Durante seu discurso de quase meia hora, o presidente da RFEF disse que não via nada demais no "beijinho" que deu em Jenni Hermoso. Ele também falou na existência de um “falso feminismo” e descreveu-se como vítima de uma “tentativa de assassinato social”. Surpreendentemente, foi aplaudido por muitos dos presentes, incluindo o treinador da seleção feminina, Jorge Vilda, e o da seleção masculina, Luis de la Fuente.
Poucas horas depois do polêmico discurso de Luis Rubiales, as 23 campeãs mundiais anunciaram, conjuntamente, que deixavam a seleção espanhola, enquanto os atuais dirigentes permaneçam nos cargos.
Na sexta-feira, 25 de agosto, a RFEF descreveu, como "mentiras" as acusações feitas contra o seu presidente Luis Rubiales. “A RFEF e o Presidente provarão todas as mentiras publicadas por qualquer pessoa em nome da jogadora ou, em caso afirmativo, pela própria jogadora”, diz o comunicado.
No mesmo dia, Jenni Hermoso quebrou o silêncio ao postar um longo texto, em suas redes sociais, no qual explicava “que em nenhum momento ocorreu a conversa a que se referia o senhor Luis Rubiales”. A jogadora espanhola afirmou ainda que “o beijo não foi consentido, longe disso”.
“Devo dizer que estive sob constante pressão para fazer uma declaração que pudesse justificar o ato do Sr. Luis Rubiales. (...) A RFEF pressionou aqueles que me rodeavam (família, amigos, companheiros de equipe etc.) para dar um testemunho que pouco ou nada teve a ver com os meus sentimentos", explicou a espanhola, que disse sentir-se "vulnerável" e "vítima de agressão".
Na sexta-feira, 25 de agosto, o Ministério Público espanhol recebeu quatro denúncias contra Luis Rubiales, por suposta agressão s e x u a l.
No sábado, 26 de agosto, a FIFA anunciou a suspensão de Luis Rubiales de "qualquer atividade relacionada com o futebol a nível nacional e internacional" por um período de "mínimo 90 dias". A sanção foi aplicada imediatamente, “enquanto se aguarda o procedimento disciplinar aberto contra Luis Rubiales na quinta-feira, 24 de agosto”.
Num outro comunicado publicado na noite do último sábado, a seleção feminina da Espanha anunciou que 11 dos seus membros técnicos tomaram a decisão de demitir-se, na sequência deste caso. O treinador Jorge Vilda (na foto) optou por permanecer, mas disse: "Lamento que a vitória do futebol feminino tenha sido manchada pelo comportamento inadequado que o nosso líder mais antigo até agora, Luis Rubiales, demonstrou e ele próprio reconheceu".
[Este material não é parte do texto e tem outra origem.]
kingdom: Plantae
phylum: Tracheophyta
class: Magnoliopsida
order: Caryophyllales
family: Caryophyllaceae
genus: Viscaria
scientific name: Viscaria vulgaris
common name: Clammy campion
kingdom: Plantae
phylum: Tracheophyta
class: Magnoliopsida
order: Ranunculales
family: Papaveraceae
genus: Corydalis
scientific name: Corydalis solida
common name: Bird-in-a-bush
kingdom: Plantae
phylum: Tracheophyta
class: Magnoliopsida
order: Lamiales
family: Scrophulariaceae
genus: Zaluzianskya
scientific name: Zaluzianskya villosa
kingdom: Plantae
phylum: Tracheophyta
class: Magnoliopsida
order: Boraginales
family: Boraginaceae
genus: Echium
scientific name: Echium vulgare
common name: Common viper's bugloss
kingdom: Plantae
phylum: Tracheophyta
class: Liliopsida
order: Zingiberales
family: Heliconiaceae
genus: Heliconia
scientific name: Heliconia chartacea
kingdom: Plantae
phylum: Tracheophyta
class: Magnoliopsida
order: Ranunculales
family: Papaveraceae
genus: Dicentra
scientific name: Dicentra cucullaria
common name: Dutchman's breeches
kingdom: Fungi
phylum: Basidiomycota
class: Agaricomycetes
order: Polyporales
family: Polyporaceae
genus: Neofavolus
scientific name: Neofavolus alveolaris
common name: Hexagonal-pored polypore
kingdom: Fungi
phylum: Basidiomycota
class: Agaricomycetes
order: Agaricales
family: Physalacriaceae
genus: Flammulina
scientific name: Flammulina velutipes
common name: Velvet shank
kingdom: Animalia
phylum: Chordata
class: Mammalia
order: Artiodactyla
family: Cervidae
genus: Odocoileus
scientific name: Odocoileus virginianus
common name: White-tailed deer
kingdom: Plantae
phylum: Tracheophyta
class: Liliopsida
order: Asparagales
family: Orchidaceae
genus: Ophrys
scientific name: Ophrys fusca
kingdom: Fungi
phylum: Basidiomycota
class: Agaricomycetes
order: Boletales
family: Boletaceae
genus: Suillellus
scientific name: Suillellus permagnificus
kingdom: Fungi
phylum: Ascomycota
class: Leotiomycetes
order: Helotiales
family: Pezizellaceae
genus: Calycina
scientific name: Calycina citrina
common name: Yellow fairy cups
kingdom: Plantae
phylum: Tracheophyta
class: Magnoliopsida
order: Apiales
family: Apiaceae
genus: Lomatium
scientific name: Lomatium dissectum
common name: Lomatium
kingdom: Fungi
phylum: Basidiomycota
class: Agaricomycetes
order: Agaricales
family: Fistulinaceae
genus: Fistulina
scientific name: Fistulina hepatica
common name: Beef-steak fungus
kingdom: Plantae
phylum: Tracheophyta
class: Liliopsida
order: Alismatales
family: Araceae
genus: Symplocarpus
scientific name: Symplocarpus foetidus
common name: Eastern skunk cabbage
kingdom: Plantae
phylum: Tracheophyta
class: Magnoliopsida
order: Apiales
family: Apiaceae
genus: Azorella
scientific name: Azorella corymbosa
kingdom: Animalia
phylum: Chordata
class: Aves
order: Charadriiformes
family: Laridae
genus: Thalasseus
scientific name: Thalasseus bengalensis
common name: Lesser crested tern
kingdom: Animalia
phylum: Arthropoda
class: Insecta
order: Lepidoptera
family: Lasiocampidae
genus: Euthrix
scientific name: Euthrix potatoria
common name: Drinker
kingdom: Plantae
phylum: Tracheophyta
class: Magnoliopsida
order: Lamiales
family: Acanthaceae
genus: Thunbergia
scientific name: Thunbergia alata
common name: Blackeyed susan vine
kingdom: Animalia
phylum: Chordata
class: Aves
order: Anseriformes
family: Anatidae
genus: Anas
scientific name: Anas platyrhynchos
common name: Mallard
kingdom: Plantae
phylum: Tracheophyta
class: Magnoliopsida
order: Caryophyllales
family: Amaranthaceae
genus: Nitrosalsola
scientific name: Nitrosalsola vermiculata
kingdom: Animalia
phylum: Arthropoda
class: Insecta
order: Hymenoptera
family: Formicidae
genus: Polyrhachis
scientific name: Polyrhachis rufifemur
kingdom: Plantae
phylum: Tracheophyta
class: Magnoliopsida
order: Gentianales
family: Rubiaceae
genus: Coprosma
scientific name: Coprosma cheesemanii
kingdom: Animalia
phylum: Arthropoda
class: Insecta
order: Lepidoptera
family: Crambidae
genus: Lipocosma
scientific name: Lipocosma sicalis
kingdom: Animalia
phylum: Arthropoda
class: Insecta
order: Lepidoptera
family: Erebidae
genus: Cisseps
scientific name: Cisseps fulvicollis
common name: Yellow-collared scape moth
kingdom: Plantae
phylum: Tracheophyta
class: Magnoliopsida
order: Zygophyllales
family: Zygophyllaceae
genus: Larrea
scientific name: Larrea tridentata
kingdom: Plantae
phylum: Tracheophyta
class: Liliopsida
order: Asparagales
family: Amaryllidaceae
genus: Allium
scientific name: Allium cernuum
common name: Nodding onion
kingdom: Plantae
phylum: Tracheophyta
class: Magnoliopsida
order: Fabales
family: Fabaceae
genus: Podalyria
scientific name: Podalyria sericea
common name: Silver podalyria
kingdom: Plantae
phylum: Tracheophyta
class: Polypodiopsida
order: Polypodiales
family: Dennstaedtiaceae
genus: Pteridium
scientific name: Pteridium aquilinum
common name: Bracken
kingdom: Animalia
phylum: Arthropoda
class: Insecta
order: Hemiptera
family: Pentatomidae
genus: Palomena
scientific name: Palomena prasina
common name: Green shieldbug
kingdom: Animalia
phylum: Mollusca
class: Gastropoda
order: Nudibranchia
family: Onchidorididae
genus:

Atualmente, poucos atletas espanhóis falaram sobre este caso. Ao contrário de Andrés Iniesta, campeão mundial de 2010, que mostrou sua indignação com Rubiales: "Em vez de celebrar esta vitória, tivemos de tolerar um presidente que manteve o seu cargo, que não admitiu que o seu comportamento era inaceitável e que estava a prejudicar a imagem dos nossos país e o nosso futebol no mundo.”
Nesta tempestade mediática e política, a mãe de Luis Rubiales, Angeles Bejar, anunciou na segunda-feira (28), que iniciava uma greve de fome, numa igreja da cidade de Motril, para protestar contra o tratamento dado a seu filho.
A mãe do Presidente Rubiales apelou a Jenni Hermoso para que reconsiderasse as suas palavras.
A história agora poderia ir muito mais longe. O Ministério Público espanhol acaba de abrir uma investigação preliminar sobre “fatos que possam constituir crime de agressão s e x u a l”. A Justiça espanhola convida Jennifer Hermoso a contactar a Procuradoria Nacional de Audiências “no prazo de 15 dias” para conhecer “os seus direitos como vítima” e, se assim o desejar, “apresentar queixa”.
Na segunda-feira (28) à noite, a comissão de presidentes regionais e territoriais da RFEF, finalmente, pediu a renúncia do seu presidente. “Após os últimos acontecimentos e comportamentos inaceitáveis que prejudicaram gravemente a imagem do futebol espanhol, os presidentes solicitam que o Sr. Luis Rubiales apresente imediatamente a sua demissão do cargo de presidente da RFEF”, lê-se no comunicado da Federação Espanhola de Futebol.